## EXERCICE PROPOSÉ 1
Transformez en liste numérotée, sans les lignes vides, tout ce qui va du début des entrées jusqu'à la ligne contenant « building: (351, 81) », ces deux bornes comprises.

## EXTRAIT SOURCE

____________

Le style de Joanne Richoux est à nul autre pareil. C’est une claque, si efficace, tranchant et sans artifice. La langue est brute, vive, trempée dans un humour grinçant, cynique, presque cruel. Avec ce regard désabusé qui dissèque le réel, elle déploie toute une poésie abrupte du corps, ce corps exploré dans sa sensualité la plus profonde et pure, dans son désir, dans ce qu’il a de plus primitif, dans ses pulsions superbes, mais aussi dans ses douleurs et dans la honte qu’il fait parfois ressentir.
C’est donc un roman magnifique et d’une puissance incomparable sur ce que c’est que d’être une femme aujourd’hui, (c’en est tout du moins une définition possible), mais aussi sur ce que c’est que de se débattre dans l’existence pour y trouver sa place, sur les errances d’un âge qui quitte l’enfance, et sur la quête de sa propre liberté.

____________

## ENTRÉES FOURNIES

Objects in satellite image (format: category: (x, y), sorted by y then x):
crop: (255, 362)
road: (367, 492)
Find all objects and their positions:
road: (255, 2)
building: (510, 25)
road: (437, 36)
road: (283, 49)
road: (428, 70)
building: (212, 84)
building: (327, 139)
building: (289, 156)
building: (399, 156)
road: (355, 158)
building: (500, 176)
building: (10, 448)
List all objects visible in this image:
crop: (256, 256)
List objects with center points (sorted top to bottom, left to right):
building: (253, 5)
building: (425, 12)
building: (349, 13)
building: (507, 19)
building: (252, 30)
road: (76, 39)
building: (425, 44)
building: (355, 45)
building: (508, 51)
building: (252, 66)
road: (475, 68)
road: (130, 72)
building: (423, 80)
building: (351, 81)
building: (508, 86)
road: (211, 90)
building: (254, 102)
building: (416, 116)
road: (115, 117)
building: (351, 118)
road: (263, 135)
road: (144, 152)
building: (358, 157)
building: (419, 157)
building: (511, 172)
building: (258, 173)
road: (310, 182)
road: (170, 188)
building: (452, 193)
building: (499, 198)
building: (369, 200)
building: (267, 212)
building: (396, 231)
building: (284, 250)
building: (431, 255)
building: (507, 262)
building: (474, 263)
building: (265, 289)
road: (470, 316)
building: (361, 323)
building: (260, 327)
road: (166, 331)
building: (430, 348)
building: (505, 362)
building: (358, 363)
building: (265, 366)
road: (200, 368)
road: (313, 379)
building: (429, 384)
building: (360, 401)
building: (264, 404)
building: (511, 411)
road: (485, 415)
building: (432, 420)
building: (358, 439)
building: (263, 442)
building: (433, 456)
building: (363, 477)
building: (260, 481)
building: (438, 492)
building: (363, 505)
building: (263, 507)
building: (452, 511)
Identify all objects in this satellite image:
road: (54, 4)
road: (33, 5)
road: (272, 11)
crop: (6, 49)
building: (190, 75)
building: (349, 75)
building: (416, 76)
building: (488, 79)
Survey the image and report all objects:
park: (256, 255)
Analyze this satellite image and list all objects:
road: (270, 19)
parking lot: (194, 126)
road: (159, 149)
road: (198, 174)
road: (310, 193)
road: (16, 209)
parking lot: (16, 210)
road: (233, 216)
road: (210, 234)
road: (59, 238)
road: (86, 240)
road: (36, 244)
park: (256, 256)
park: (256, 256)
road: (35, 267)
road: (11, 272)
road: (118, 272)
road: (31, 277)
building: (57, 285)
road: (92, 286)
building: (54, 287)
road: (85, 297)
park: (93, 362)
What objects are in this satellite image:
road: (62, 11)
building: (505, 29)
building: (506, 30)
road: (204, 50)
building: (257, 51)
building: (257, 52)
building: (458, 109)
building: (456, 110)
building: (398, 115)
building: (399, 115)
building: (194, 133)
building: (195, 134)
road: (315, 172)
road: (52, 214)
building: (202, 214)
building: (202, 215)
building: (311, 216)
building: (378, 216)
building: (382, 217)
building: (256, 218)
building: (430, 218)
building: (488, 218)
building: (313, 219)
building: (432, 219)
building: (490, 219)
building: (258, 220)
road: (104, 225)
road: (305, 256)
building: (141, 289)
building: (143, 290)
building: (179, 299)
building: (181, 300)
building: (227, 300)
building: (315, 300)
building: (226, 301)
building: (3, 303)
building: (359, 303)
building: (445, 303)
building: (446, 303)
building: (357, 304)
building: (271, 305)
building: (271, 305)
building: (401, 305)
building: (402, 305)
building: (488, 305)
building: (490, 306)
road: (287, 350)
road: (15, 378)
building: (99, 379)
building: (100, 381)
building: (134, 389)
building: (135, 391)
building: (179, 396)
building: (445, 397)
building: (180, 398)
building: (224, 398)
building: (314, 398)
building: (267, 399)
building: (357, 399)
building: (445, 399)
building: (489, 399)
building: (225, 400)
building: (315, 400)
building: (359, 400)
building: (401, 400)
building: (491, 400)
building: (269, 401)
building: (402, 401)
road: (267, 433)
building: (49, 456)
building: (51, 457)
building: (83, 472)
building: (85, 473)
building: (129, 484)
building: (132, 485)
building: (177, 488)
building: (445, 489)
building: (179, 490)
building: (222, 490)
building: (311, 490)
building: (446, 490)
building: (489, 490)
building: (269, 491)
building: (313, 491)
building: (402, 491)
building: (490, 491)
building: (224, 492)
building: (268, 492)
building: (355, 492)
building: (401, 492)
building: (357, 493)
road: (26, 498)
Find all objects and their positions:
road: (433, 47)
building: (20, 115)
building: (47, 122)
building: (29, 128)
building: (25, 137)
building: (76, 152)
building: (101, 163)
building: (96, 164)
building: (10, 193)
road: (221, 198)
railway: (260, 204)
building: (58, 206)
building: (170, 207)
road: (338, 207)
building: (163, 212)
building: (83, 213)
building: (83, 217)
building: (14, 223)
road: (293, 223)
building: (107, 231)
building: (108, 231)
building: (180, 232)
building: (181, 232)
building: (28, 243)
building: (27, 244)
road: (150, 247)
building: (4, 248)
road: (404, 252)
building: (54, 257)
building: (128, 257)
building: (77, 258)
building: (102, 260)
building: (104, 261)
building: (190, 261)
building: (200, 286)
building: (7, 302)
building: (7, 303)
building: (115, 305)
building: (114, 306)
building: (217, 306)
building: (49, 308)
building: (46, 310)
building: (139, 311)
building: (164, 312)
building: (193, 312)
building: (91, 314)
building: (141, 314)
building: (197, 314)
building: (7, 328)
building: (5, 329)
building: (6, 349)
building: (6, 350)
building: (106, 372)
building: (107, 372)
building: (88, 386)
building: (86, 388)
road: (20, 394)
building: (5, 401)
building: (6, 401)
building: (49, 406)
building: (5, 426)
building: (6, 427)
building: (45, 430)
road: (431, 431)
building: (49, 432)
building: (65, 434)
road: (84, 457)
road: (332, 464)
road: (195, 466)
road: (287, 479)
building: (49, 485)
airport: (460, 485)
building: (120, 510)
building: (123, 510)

____________

## EXERCICE PROPOSÉ 2
Reproduisez intégralement l'extrait consacré au roman.

## RÉPONSE 1
1. Objects in satellite image (format: category: (x, y), sorted by y then x):
2. crop: (255, 362)
3. road: (367, 492)
4. Find all objects and their positions:
5. road: (255, 2)
6. building: (510, 25)
7. road: (437, 36)
8. road: (283, 49)
9. road: (428, 70)
10. building: (212, 84)
11. building: (327, 139)
12. building: (289, 156)
13. building: (399, 156)
14. road: (355, 158)
15. building: (500, 176)
16. building: (10, 448)
17. List all objects visible in this image:
18. crop: (256, 256)
19. List objects with center points (sorted top to bottom, left to right):
20. building: (253, 5)
21. building: (425, 12)
22. building: (349, 13)
23. building: (507, 19)
24. building: (252, 30)
25. road: (76, 39)
26. building: (425, 44)
27. building: (355, 45)
28. building: (508, 51)
29. building: (252, 66)
30. road: (475, 68)
31. road: (130, 72)
32. building: (423, 80)
33. building: (351, 81)

## RÉPONSE 2
Le style de Joanne Richoux est à nul autre pareil. C’est une claque, si efficace, tranchant et sans artifice. La langue est brute, vive, trempée dans un humour grinçant, cynique, presque cruel. Avec ce regard désabusé qui dissèque le réel, elle déploie toute une poésie abrupte du corps, ce corps exploré dans sa sensualité la plus profonde et pure, dans son désir, dans ce qu’il a de plus primitif, dans ses pulsions superbes, mais aussi dans ses douleurs et dans la honte qu’il fait parfois ressentir.
C’est donc un roman magnifique et d’une puissance incomparable sur ce que c’est que d’être une femme aujourd’hui, (c’en est tout du moins une définition possible), mais aussi sur ce que c’est que de se débattre dans l’existence pour y trouver sa place, sur les errances d’un âge qui quitte l’enfance, et sur la quête de sa propre liberté.